Re: [RFC PATCH v2 0/5] mm: extend memfd with ability to create "secret" memory areas

James Bottomley <jejb@xxxxxxxxxxxxx> · Fri, 17 Jul 2020 07:43:51 -0700

On Fri, 2020-07-17 at 10:36 +0200, Pavel Machek wrote:
> Hi!
> 
> > This is a second version of "secret" mappings implementation backed
> > by a file descriptor. 
> > 
> > The file descriptor is created using memfd_create() syscall with a
> > new MFD_SECRET flag. The file descriptor should be configured using
> > ioctl() to define the desired protection and then mmap() of the fd
> > will create a "secret" memory mapping. The pages in that mapping
> > will be marked as not present in the direct map and will have
> > desired protection bits set in the user page table. For instance,
> > current implementation allows uncached mappings.
> > 
> > Hiding secret memory mappings behind an anonymous file allows
> > (ab)use of the page cache for tracking pages allocated for the
> > "secret" mappings as well as using address_space_operations for
> > e.g. page migration callbacks.
> > 
> > The anonymous file may be also used implicitly, like hugetlb files,
> > to implement mmap(MAP_SECRET) and use the secret memory areas with
> > "native" mm ABIs.
> 
> I believe unix userspace normally requires mappings to be... well...
> protected from other users. How is this "secret" thing different?
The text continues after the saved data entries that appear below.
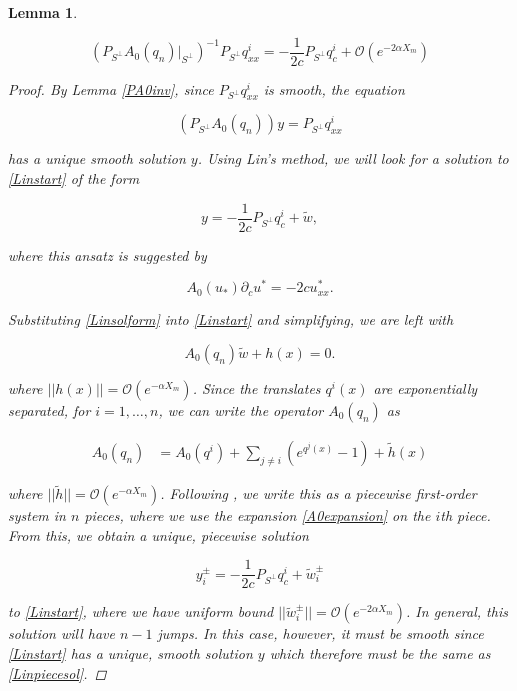 \documentclass[12pt]{article}
\newtheorem{lemma}{Lemma}
\begin{document}
\begin{lemma}\label{PA0invqxx}

\begin{equation}\label{invqxx}
(P_{S^\perp} A_0(q_n)|_{S^\perp})^{-1} P_{S^\perp} q^i_{xx} = -\frac{1}{2c}P_{S^\perp} q^i_c
+ \mathcal{O}(e^{-2 \alpha X_m})
\end{equation}

\begin{proof}
By Lemma \ref{PA0inv}, since $P_{S^\perp} q^i_{xx}$ is smooth, the equation

\begin{equation}\label{Linstart}
(P_{S^\perp} A_0(q_n))y = P_{S^\perp} q^i_{xx}
\end{equation}

has a unique smooth solution $y$. Using Lin's method, we will look for a solution to \eqref{Linstart} of the form 

\begin{equation}\label{Linsolform}
y = -\frac{1}{2c} P_{S^\perp} q^i_c + \tilde{w},
\end{equation}

where this ansatz is suggested by 

\begin{equation}\label{uc}
A_0(u_*) \partial_c u^* = -2 c u^*_{xx}.
\end{equation}

Substituting \eqref{Linsolform} into \eqref{Linstart} and simplifying, we are left with

\begin{equation}
A_0(q_n)\tilde{w} + h(x) = 0.
\end{equation}

where $||h(x)|| = \mathcal{O}(e^{-\alpha X_m})$. Since the translates $q^i(x)$ are exponentially separated, for $i = 1, \dots, n$, we can write the operator $A_0(q_n)$ as 

\begin{align}\label{A0expansion} 
A_0(q_n) &= A_0(q^i) + \sum_{j \neq i} (e^{q^j(x)} - 1) + \tilde{h}(x)
\end{align}

where $||\tilde{h}|| = \mathcal{O}(e^{-\alpha X_m})$. Following \cite{Sandstede1998}, we write this as a piecewise first-order system in $n$ pieces, where we use the expansion \eqref{A0expansion} on the $i$th piece. From this, we obtain a unique, piecewise solution 

\begin{equation}\label{Linpiecesol}
y_i^\pm = -\frac{1}{2c} P_{S^\perp} q^i_c + \tilde{w}_i^\pm
\end{equation}

to \eqref{Linstart}, where we have uniform bound $||\tilde{w}_i^\pm|| = \mathcal{O}(e^{-2 \alpha X_m})$. In general, this solution will have $n - 1$ jumps. In this case, however, it must be smooth since \eqref{Linstart} has a unique, smooth solution $y$ which therefore must be the same as \eqref{Linpiecesol}. 

\end{proof}
\end{lemma}
\end{document}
How
> do you explain the difference to userland programmers?

That's true in the normal case, but for the container cloud the threat
model we're considering is a hostile other tenant trying to trick the
kernel into giving them access to your mappings.  In the FOSDEM talk we
did about this:

https://fosdem.org/2020/schedule/event/kernel_address_space_isolation/

We demonstrated the case where the hostile tenant obtained host root
and then tried to get access via ptrace.  The point being that pushing
the pages out of the direct map means that even root can't get access
to the secret by any means the OS provides.  If you want to play with
this yourself, we have a userspace library:

https://git.kernel.org/pub/scm/linux/kernel/git/jejb/secret-memory-preloader.git/

It does two things: the first is act as a preloader for openssl to
redirect all the OPENSSL_malloc calls to secret memory meaning any
secret keys get automatically protected this way and the other thing it
does is expose the API to the user who needs it.  I anticipate that a
lot of the use cases would be like the openssl one: many toolkits that
deal with secret keys already have special handling for the memory to
try to give them greater protection, so this would simply be pluggable
into the toolkits without any need for user application modification.

James